(Beginning of EXCERPTED TEXT)
Literature DB >> 12789172

Efficacy and safety of azelaic acid (15%) gel as a new treatment for papulopustular rosacea: results from two vehicle-controlled, randomized phase III studies.

Diane Thiboutot1, Ruth Thieroff-Ekerdt, Klaus Graupe.   

Abstract

BACKGROUND: Rosacea is a common, chronic dermatosis for which safe and effective new treatment options are needed.
OBJECTIVE: The objective of these studies was to evaluate the efficacy, tolerability, and safety of a new formulation of 15% azelaic acid (15%) gel (AzA gel), for the topical treatment of moderate, papulopustular rosacea.
METHODS: Two multicenter, double-blind, randomized, parallel-group, vehicle-controlled studies were conducted using identical study designs, patient-selection criteria, and efficacy end points. Overall, 329 patients were enrolled in study 1 and 335 patients in study 2.
(End of EXCERPTED TEXT)
(Beginning of RECORDS SUPPLIED)
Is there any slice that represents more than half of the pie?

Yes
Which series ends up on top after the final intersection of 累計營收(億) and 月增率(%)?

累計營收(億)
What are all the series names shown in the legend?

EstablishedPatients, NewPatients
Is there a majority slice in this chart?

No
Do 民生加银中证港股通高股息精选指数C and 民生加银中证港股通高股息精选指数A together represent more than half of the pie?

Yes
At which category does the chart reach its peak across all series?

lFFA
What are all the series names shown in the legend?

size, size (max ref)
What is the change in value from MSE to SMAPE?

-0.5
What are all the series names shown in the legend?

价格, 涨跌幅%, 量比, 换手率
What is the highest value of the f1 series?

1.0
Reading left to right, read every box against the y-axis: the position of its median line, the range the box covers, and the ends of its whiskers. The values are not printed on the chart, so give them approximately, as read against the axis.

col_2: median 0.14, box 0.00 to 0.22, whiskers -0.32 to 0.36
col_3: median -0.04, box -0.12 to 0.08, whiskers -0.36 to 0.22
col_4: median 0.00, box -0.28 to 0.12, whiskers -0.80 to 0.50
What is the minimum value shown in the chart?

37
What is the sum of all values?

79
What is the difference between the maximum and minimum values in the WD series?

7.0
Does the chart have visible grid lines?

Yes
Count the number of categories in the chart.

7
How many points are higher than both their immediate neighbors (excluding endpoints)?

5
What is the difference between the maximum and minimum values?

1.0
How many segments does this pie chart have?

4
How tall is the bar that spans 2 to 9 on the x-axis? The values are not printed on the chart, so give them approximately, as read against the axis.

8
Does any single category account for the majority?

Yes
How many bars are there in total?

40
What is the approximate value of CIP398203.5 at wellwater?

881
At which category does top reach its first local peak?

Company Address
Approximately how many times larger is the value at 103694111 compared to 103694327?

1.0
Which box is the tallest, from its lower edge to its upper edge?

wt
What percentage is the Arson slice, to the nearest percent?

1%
(End of RECORDS SUPPLIED)
TASKS TO CARRY OUT:
a) Please copy from the azelaic acid abstract word for word, beginning at the words "Literature DB >>" and stopping after "moderate, papulopustular rosacea.".
b) In the azelaic acid abstract, how many patients were enrolled in study 2?
c) Turn the paragraph of the azelaic acid abstract that opens with "METHODS: Two multicenter" into a short list that keeps its main facts.

RESULTS:
a)
Literature DB >> 12789172

Efficacy and safety of azelaic acid (15%) gel as a new treatment for papulopustular rosacea: results from two vehicle-controlled, randomized phase III studies.

Diane Thiboutot1, Ruth Thieroff-Ekerdt, Klaus Graupe.   

Abstract

BACKGROUND: Rosacea is a common, chronic dermatosis for which safe and effective new treatment options are needed.
OBJECTIVE: The objective of these studies was to evaluate the efficacy, tolerability, and safety of a new formulation of 15% azelaic acid (15%) gel (AzA gel), for the topical treatment of moderate, papulopustular rosacea.

b) 335 patients.

c)
- Two studies, each multicenter, double-blind, randomized, parallel-group and vehicle-controlled
- Identical study designs, patient-selection criteria and efficacy end points
- Study 1 enrolled 329 patients; study 2 enrolled 335 patients